PROBLEM TO WORK ON: An exact repetition of the data is required; no picture should appear in it.

=====

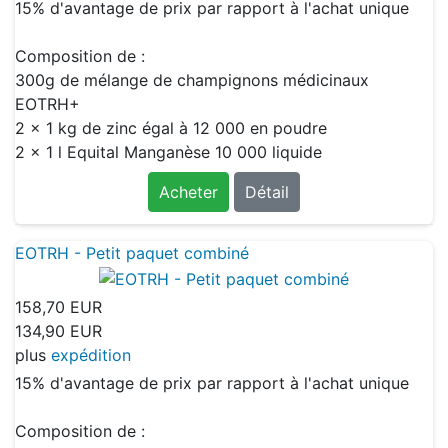
15% d'avantage de prix par rapport à l'achat unique
Composition de :
300g de mélange de champignons médicinaux
EOTRH+
2 x 1 kg de zinc égal à 12 000 en poudre
2 x 1 l Equital Manganèse 10 000 liquide
Acheter
Détail
EOTRH - Petit paquet combiné
158,70 EUR
134,90 EUR
plus
expédition
15% d'avantage de prix par rapport à l'achat unique
Composition de :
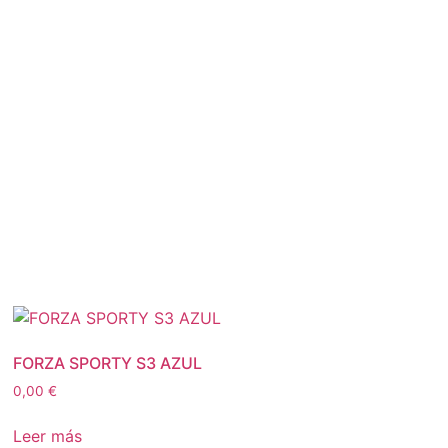
FORZA SPORTY S3 AZUL
0,00
€
Leer más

=====

ANSWER TO THIS EXERCISE:
15% d'avantage de prix par rapport à l'achat unique
Composition de :
300g de mélange de champignons médicinaux
EOTRH+
2 x 1 kg de zinc égal à 12 000 en poudre
2 x 1 l Equital Manganèse 10 000 liquide
Acheter
Détail
EOTRH - Petit paquet combiné
158,70 EUR
134,90 EUR
plus
expédition
15% d'avantage de prix par rapport à l'achat unique
Composition de :
FORZA SPORTY S3 AZUL
0,00
€
Leer más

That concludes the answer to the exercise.